*** Supplied material ***

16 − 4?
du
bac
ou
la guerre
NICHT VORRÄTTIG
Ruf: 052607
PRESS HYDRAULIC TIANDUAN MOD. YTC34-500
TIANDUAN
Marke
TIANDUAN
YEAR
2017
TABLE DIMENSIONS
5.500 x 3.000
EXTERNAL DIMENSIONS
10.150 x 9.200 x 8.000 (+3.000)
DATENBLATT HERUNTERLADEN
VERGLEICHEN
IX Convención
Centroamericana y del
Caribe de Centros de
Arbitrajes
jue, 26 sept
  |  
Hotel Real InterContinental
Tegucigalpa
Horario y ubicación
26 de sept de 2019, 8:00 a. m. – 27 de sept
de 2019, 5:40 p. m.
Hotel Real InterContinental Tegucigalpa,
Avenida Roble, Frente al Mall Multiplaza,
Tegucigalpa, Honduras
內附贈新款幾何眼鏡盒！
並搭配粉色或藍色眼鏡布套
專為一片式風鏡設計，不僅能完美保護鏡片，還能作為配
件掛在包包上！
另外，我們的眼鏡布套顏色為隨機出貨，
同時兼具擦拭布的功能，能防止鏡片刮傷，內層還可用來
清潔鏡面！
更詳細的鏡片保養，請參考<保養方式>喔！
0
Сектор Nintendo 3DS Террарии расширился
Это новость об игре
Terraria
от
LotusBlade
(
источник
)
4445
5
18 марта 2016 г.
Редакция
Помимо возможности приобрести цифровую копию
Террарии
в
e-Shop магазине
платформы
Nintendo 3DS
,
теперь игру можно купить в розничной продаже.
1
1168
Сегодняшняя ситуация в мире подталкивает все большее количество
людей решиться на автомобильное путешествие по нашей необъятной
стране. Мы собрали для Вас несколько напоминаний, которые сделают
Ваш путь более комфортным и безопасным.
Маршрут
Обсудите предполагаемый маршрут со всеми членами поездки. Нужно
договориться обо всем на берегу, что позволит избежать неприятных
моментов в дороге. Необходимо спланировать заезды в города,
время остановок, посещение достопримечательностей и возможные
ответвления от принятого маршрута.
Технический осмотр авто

*** End of Supplied material ***

### What you are asked to do
Extract every line from the one containing "IX Convención" through the last line of the data, inclusive, exactly as written.

### Answer for this exercise
IX Convención
Centroamericana y del
Caribe de Centros de
Arbitrajes
jue, 26 sept
  |  
Hotel Real InterContinental
Tegucigalpa
Horario y ubicación
26 de sept de 2019, 8:00 a. m. – 27 de sept
de 2019, 5:40 p. m.
Hotel Real InterContinental Tegucigalpa,
Avenida Roble, Frente al Mall Multiplaza,
Tegucigalpa, Honduras
內附贈新款幾何眼鏡盒！
並搭配粉色或藍色眼鏡布套
專為一片式風鏡設計，不僅能完美保護鏡片，還能作為配
件掛在包包上！
另外，我們的眼鏡布套顏色為隨機出貨，
同時兼具擦拭布的功能，能防止鏡片刮傷，內層還可用來
清潔鏡面！
更詳細的鏡片保養，請參考<保養方式>喔！
0
Сектор Nintendo 3DS Террарии расширился
Это новость об игре
Terraria
от
LotusBlade
(
источник
)
4445
5
18 марта 2016 г.
Редакция
Помимо возможности приобрести цифровую копию
Террарии
в
e-Shop магазине
платформы
Nintendo 3DS
,
теперь игру можно купить в розничной продаже.
1
1168
Сегодняшняя ситуация в мире подталкивает все большее количество
людей решиться на автомобильное путешествие по нашей необъятной
стране. Мы собрали для Вас несколько напоминаний, которые сделают
Ваш путь более комфортным и безопасным.
Маршрут
Обсудите предполагаемый маршрут со всеми членами поездки. Нужно
договориться обо всем на берегу, что позволит избежать неприятных
моментов в дороге. Необходимо спланировать заезды в города,
время остановок, посещение достопримечательностей и возможные
ответвления от принятого маршрута.
Технический осмотр авто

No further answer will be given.